【教員コラム】「向いていないね」と言われました|社会福祉士養成科(夜間部)

【教員コラム】「向いていないね」と言われました

こんにちは!日本福祉教育専門学校です。

今回は、社会福祉士養成科(夜間部)・専任教員 尾久先生のコラム49をご紹介いたします。

社会福祉士を目指すとき、「自分に向いているだろうか」と考える人は多いと思います。正直に言います。私は社会福祉士になってから、「向いていない」と思いました。今も、向いているとは手放しには言えません。

社会福祉士の資格を取ってから、いくつかの相談員の仕事に挑戦しました。

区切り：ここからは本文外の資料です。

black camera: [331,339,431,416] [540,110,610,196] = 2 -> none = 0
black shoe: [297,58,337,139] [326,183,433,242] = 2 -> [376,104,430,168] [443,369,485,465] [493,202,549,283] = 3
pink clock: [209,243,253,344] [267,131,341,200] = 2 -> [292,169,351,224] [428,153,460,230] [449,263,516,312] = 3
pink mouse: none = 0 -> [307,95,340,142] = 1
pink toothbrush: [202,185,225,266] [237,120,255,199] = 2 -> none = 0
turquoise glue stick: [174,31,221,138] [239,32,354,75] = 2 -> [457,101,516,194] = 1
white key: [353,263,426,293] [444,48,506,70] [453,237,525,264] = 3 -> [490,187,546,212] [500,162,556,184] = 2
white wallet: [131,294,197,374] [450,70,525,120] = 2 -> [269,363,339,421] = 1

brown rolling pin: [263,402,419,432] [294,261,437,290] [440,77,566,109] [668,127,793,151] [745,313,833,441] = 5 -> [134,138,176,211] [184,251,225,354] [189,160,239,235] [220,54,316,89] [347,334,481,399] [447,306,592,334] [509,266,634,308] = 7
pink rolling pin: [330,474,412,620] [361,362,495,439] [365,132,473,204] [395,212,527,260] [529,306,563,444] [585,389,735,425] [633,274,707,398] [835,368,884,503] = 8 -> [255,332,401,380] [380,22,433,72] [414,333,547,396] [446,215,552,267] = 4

ある職場の採用面接で、こう言われました。
「あなたは向いていないね」
子どもの相談窓口でした。

今思えば、わからないのにわかったふりをして答えていたと思います。それまでの仕事の中心は行政書士でしたから、仕事の質も違う。子どもに対する柔らかさみたいなものが、当時の私にはなかったのだと思います。

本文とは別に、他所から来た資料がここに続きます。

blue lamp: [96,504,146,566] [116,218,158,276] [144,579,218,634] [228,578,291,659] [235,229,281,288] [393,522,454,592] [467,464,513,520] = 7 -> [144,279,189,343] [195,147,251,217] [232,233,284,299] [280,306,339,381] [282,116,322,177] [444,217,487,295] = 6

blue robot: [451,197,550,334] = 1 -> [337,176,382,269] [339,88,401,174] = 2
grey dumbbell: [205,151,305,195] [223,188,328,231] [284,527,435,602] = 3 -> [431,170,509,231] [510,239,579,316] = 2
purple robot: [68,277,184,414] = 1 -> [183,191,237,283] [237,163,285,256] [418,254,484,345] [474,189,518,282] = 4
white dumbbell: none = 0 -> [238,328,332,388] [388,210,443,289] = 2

その後、同じ会社の別の部署を勧められて勤務を始めました。でもやはり福祉の相談に慣れていないので、相談者から叱責されたり、記録がうまく書けなかったり、ダメ出しばかりされていました。

帰り道に思っていました。向いていない。辞めたい。
でも辞めますと言うのも億劫で、ずるずる続けていました。

気がつけば、その職場では古い方の人間になっていました。最初に志望していた子どもの相談窓口にも、社内の編成変更で異動することになりました。今はあまり違和感なく対応しています。

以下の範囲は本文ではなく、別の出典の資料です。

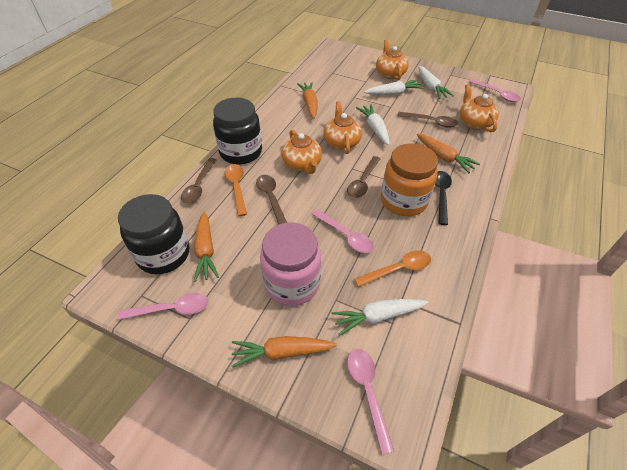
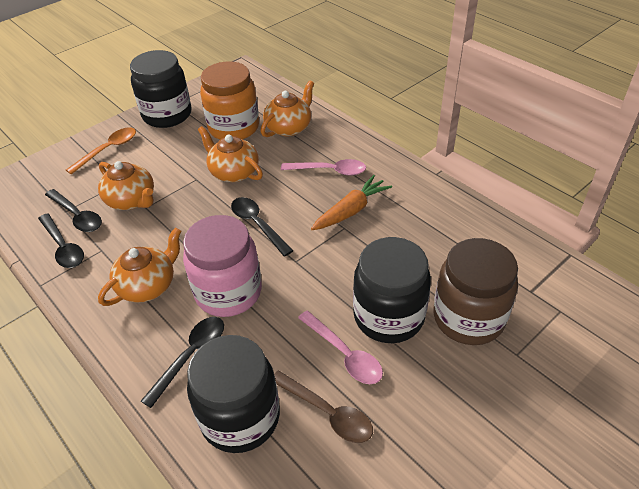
black jar: [118,194,189,274] [213,98,262,165] = 2 -> [130,50,192,128] [187,335,280,453] [353,237,431,343] = 3
black spoon: [435,171,452,225] = 1 -> [38,213,84,268] [45,189,102,232] [141,317,224,408] [231,197,293,257] = 4
brown jar: none = 0 -> [433,238,518,345] = 1
brown spoon: [181,158,216,204] [256,175,287,225] [347,156,380,198] [397,112,458,127] = 4 -> [274,370,373,443] = 1
orange carrot: [194,212,219,282] [232,336,337,368] [297,82,317,119] [417,134,480,173] = 4 -> [311,175,392,230] = 1
orange spoon: [225,164,247,216] [354,250,431,287] = 2 -> [66,127,136,175] = 1
pink spoon: [117,293,209,320] [312,209,374,253] [347,349,394,455] [469,79,521,102] = 4 -> [281,159,366,176] [298,311,383,384] = 2
white carrot: [332,299,428,336] [356,104,390,145] [364,79,424,95] [419,66,454,99] = 4 -> none = 0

そういえば、最初の頃のように二時間怒鳴られることもなくなりました。 「尾久さんがいると助かる」と言ってもらえる職場になりました。

最初の頃と今と、何が違うのか。
経験量は違います。でもそれより大きいのは、わからないことを認められるようになったことだと思っています。

謙虚さというより、もっと自然な気持ちです。人はみんな違うし、福祉に正解はない。そう思えるようになってから、やっと自由になれた気がしています。

向いているかどうか、今でもわかりません。でも、やってみる価値はあると思っています。